Here, I’m an uncharacteristically keen student, somehow reading in Spanish about an increasingly desperate Persefone. “Qué quieres de mi?” (What do you want of me?) “Ayudame!” (Help me!)

These are more than key words for captives. You’re more likely to learn the words when it helps you unlock a rapidly evolving plot. You see them in the context of a story and use them, rather than read words in disembodied lists, to be seen today and forgotten tomorrow.

Sure, you’ll encounter different tenses, singular and plural. But if you want to go beyond past present and future, and stray into more exotic territory, like asking about various conditional tenses – then you’re on your own. “You can study that at home!”

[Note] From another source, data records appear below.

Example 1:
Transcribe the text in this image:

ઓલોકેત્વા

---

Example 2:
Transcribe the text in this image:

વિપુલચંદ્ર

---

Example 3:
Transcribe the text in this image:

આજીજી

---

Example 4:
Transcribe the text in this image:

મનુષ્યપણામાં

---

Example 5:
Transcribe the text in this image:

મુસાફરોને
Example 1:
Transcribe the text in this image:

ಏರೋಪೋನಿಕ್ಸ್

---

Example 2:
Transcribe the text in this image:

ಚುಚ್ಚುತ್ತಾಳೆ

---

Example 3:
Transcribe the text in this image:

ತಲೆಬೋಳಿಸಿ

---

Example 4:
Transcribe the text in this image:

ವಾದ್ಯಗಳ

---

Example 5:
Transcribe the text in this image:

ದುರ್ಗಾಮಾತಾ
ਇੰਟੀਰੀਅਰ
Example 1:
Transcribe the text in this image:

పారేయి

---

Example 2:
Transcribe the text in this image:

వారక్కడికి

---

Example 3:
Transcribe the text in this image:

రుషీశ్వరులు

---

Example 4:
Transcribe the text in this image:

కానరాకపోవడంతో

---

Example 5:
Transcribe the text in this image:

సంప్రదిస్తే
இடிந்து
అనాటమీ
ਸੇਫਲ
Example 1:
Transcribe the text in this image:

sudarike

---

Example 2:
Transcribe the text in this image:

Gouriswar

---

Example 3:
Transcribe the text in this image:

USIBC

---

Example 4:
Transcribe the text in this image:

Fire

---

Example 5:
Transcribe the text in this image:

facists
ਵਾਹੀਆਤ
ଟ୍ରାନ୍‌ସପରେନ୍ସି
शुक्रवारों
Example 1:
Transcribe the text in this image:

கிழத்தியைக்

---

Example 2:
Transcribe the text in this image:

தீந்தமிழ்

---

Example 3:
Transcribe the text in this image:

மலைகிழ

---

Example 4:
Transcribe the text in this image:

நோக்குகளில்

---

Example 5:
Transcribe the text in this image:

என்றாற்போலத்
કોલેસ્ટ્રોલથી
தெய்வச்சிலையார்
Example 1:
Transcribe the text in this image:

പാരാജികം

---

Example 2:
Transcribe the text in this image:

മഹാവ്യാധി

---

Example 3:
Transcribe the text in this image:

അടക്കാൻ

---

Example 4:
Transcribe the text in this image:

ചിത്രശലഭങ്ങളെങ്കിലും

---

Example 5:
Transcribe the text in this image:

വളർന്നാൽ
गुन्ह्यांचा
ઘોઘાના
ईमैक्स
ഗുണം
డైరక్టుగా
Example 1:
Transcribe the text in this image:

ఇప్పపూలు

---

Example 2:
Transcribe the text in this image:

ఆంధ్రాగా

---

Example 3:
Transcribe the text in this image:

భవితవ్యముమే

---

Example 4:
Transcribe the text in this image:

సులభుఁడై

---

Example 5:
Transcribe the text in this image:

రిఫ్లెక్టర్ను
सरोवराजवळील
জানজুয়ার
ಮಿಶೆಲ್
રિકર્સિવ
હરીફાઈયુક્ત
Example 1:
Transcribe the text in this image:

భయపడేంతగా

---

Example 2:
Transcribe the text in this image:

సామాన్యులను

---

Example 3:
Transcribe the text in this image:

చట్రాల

Lina hands out stories, scripts, a screenplay for a Mexican gangster film – anything containing everyday Spanish. She quotes theorists, such as Noah Chomsky – and Lev Vygotsky, who stresses gradual, repetitive learning. We need to repeat a new word 62 times, for example, before it’s truly anchored in our vocabulary.
Many courses stop short of that, which is perhaps why, when asking someone for directions or ordering food, we’re often at a loss.

“So the waitress has already come and gone…or you’ve already been put in jail – and you’re still looking for the right word!”
Jail? I suppose that’s one incentive to do your homework.

Whether your linguistic arsenal begins and ends with Hola, or you’re an advanced Spanish speaker exploring the finer points of the beautiful language, do make your way into the Lake Chapala area, and on to the cobblestone streets of Ajijic, to el Colegio de Axixic.